Warten auf die Münchner Corona-Studie
Der Massentest soll Erkenntnisse über die Dunkelziffer liefern. Wann mit ersten Ergebnissen zu rechnen ist
München Fast genau zwei Monate ist es nun her, dass Bayerns Ministerpräsident Markus Söder auf einer Pressekonferenz eine Art bayerische Wissenschaftsoffensive angekündigt hat. Ein Bestandteil: Der Freistaat unterstützt eine Corona-Massenstudie, die herausfinden möchte, wie hoch die Dunkelziffer bei Infektionen mit dem Coronavirus ist. Erste Ergebnisse werde es schon in wenigen Tagen geben, sagte Söder damals. Diese Ankündigung war wohl etwas vorschnell. Denn die Studie läuft zwar seit dem 5. April, doch noch sind keine Ergebnisse da. Das ist auch nicht verwunderlich, da das Projekt ziemlich umfassend ist. Die Forscher des Instituts für Infektionsund Tropenmedizin am Uniklinikum der Ludwig-MaximiliansUniversität wollen die Bewohner von 3000 zufällig ausgewählten Münchner Haushalten testen. Und zwar darauf, ob sie gerade mit dem Coronavirus infiziert sind und ob sie Antikörper gegen das Virus in sich tragen. Bis zum 3. Juni hatte das Team 2900 Haushalte besucht und bei etwas über 5000 Personen Blutproben entnommen. Zusätzlich zu den Blutproben, die in Abständen von einigen Wochen immer wieder von denselben Personen genommen werden, füllen die Teilnehmer auch einen Online-Fragebogen aus. Grund für die Untersuchung ist die Feststellung, dass ein Großteil der Infizierten gar keine Symptome aufweist – also nie zum Arzt geht und auch nicht auf das Virus getestet wird. Wie hoch diese Dunkelziffer ist, lässt sich bisher nur schätzen. Die Forscher in München gehen davon aus, dass sie zwischen einem und zehn Prozent liegt. Genauere Zahlen erhoffen sie sich von der Massenuntersuchung.

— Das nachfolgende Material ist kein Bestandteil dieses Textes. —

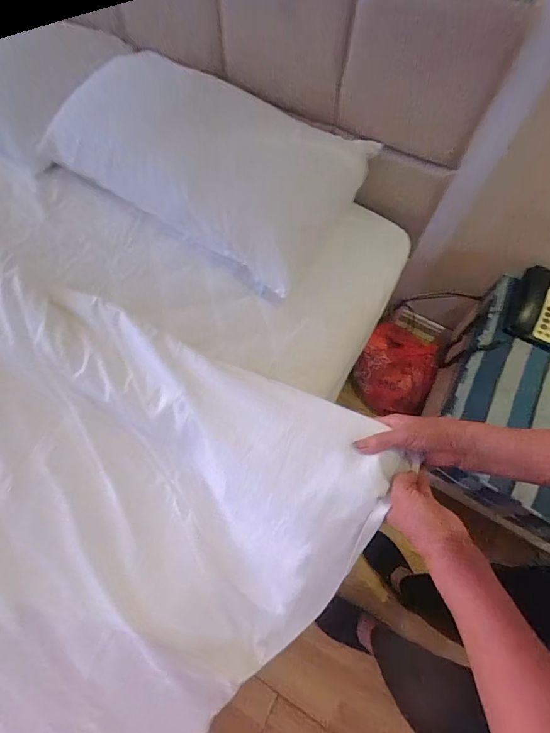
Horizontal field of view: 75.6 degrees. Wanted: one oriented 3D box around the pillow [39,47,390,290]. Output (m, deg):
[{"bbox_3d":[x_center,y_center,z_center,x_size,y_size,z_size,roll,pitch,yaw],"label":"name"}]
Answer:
[{"bbox_3d":[-0.127,-0.434,0.759,0.548,0.229,0.360,28,65,11],"label":"pillow"}]

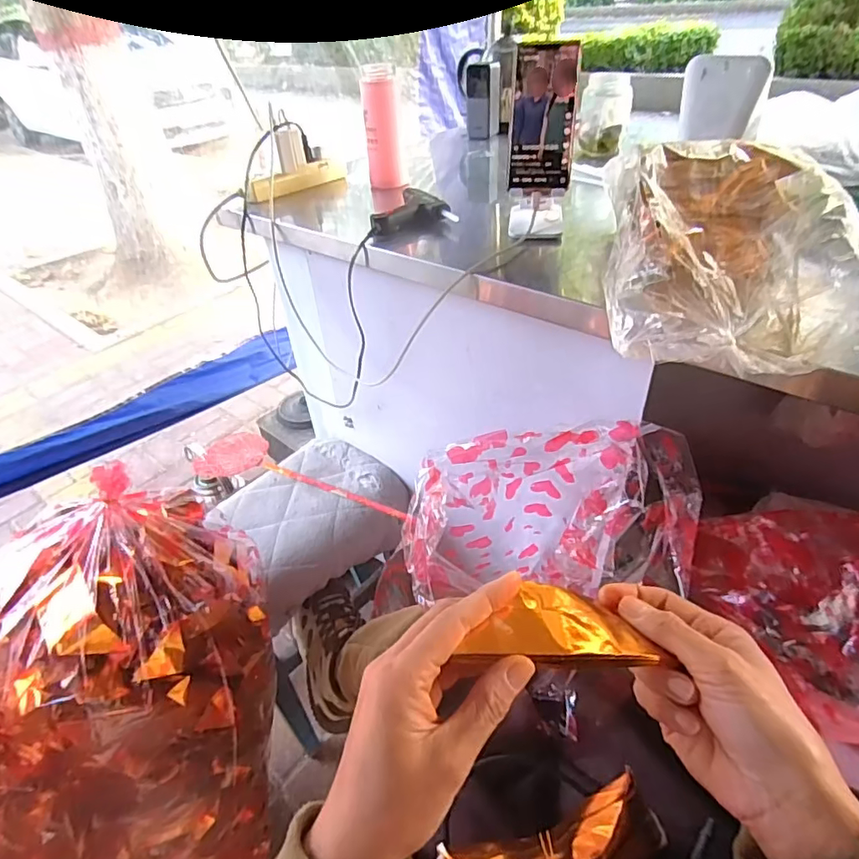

Wie hoch die Dunkelziffer ist, hat einen großen Einfluss auf das Infektionsgeschehen. Um eine Herdenimmunität gegen das Virus auch ohne Impfstoff zu erreichen, müssten etwa 60 bis 70 Prozent der Bevölkerung Antikörper aufweisen. Je nachdem, wie hoch die Dunkelziffer ist, würde diese Zahl früher oder später erreicht. Beispiel München: Nach Daten der Stadt haben sich dort 6543 Personen mit dem Coronavirus infiziert. Das sind 0,42 Prozent der Münchner Gesamtbevölkerung. Je nachdem, wie hoch die Dunkelziffer ist, könnte die Zahl der Infizierten aber schon höher liegen.
Die Forscher gehen davon aus, dass sie Mitte Juni von etwas mehr als 6000 Personen Blutproben genommen haben werden. Ergebnisse könnten Ende Juni oder Anfang Juli vorliegen, heißt es vom Tropeninstitut. Allerdings ist noch nicht ganz klar, wie aussagekräftig diese Ergebnisse sein werden. Denn gerade wenn es darum geht, Antikörper gegen das Coronavirus im Blut nachzuweisen, gibt es noch keine Tests, die hundertprozentig zuverlässig funktionieren. Deshalb wollen die Forscher die Blutproben aufbewahren und – sobald ein zuverlässiger Test entwickelt worden ist – erneut untersuchen.